Court services revenue was down 99% in the one month for which data is available, but is recovering and “almost back in full swing,” Conroy said,

“We’ve got things in place. We do a lot of virtual court, and we’ve started to do a whole lot more in-person court. [Superior Court] Judge [Nina Markette] Baker has been very aggressive with her court calendars to make sure that we handle cases,” Court Services Director Lindsay Mobley said.

“And I think in the future the state court is going to be a lot more aggressive as well.”

Another department that lost significant revenue has been parks and recreation, Mosley said. He attributed that mainly to spring and summer sports not happening, but noted expenses were also down.

Online sales, through which the county receives sales tax, have brought in more revenue than usual. Mosley and Chairman Patrick Crews said boat and car sales have also been up, bringing in more tax and tag fee revenue.

“The county has done a good job during the fruitful years of saving for a rainy day. And so, when the rainy day came we have been better prepared than others,” Mosley said.

Crews said the topic of employee compensation had been discussed recently. The LaGrange City Council last week voted to spend $600,000 in city CARES funds on hazard pay for city employees, granting three $500 payments to each full-time employee — except department heads and elected officials — spread out over the last three months of the year.
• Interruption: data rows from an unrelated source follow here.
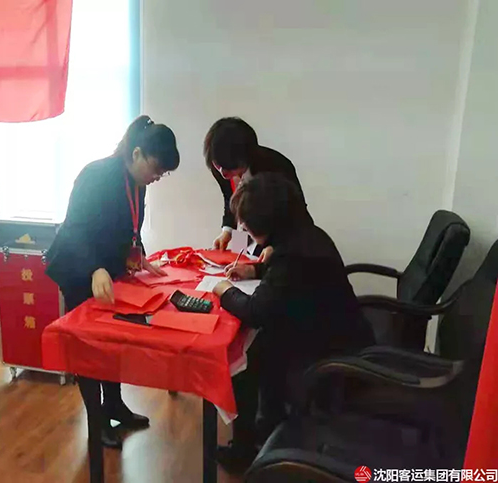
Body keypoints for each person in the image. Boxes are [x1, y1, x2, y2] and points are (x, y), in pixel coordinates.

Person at [211, 174, 374, 472]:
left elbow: (257, 311)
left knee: (245, 357)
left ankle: (245, 449)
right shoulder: (305, 235)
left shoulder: (292, 255)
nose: (243, 227)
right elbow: (290, 281)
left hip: (328, 348)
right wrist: (256, 272)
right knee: (259, 344)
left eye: (246, 223)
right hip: (337, 328)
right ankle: (267, 425)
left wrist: (224, 292)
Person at [46, 115, 180, 449]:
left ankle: (115, 405)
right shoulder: (96, 175)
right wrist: (94, 268)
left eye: (162, 173)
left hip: (108, 270)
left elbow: (130, 226)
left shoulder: (136, 182)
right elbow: (74, 229)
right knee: (88, 347)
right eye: (156, 168)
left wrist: (139, 255)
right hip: (79, 269)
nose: (156, 177)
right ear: (136, 154)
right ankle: (98, 421)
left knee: (111, 340)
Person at [204, 117, 306, 263]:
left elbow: (296, 214)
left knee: (265, 270)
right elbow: (230, 199)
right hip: (244, 232)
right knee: (239, 264)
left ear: (244, 157)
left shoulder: (276, 166)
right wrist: (227, 230)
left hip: (280, 237)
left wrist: (277, 247)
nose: (222, 173)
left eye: (229, 167)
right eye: (217, 165)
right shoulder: (220, 166)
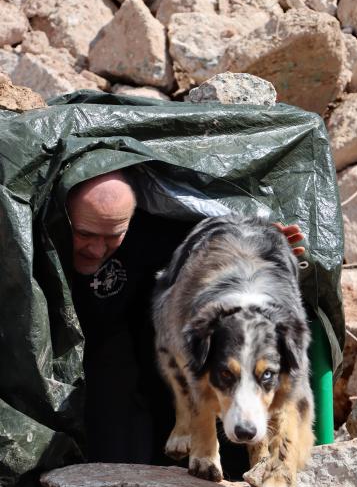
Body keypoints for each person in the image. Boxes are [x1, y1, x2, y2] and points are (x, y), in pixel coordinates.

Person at [67, 171, 306, 471]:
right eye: (84, 234)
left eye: (113, 236)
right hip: (91, 354)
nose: (98, 248)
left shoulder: (148, 235)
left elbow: (214, 241)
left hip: (139, 345)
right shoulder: (33, 240)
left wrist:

Mayor Jim Thornton proposed the move, citing the work of city employees who have stayed on the job throughout the pandemic.

“I want all of our employees to understand … that we do appreciate the job they did during this difficult time,” Crews said.

Mosley said “very few” local governments in Georgia had taken the approach of awarding extra pay. The consensus of commissioners was that the county needed to crunch more numbers and examine what strings were attached to the CARES funds before it doled out any extra pay.

Crews also emphasized that the county money was only received two weeks ago, and they have not been “sitting on it.”

“Please understand that it’s not that we’re opposed, in any way,” Crews said. “We want to look into this matter, and come back, fairly quickly, and make the decision and keep you informed as to what’s going on.”

Two requests to lift the hiring freeze were also submitted at the meeting, to be voted on at the Tuesday meeting:

  • Mobley requested the hiring freeze be lifted to hire an assistant solicitor. The position is already budgeted, and the former assistant solicitor left in August.
  • E-911 Director Jason Lawson requested the hiring freeze be lifted to hire a deputy director for E-911. Currently, the position is held by Kim Vaughn, who will retire at the end of the year.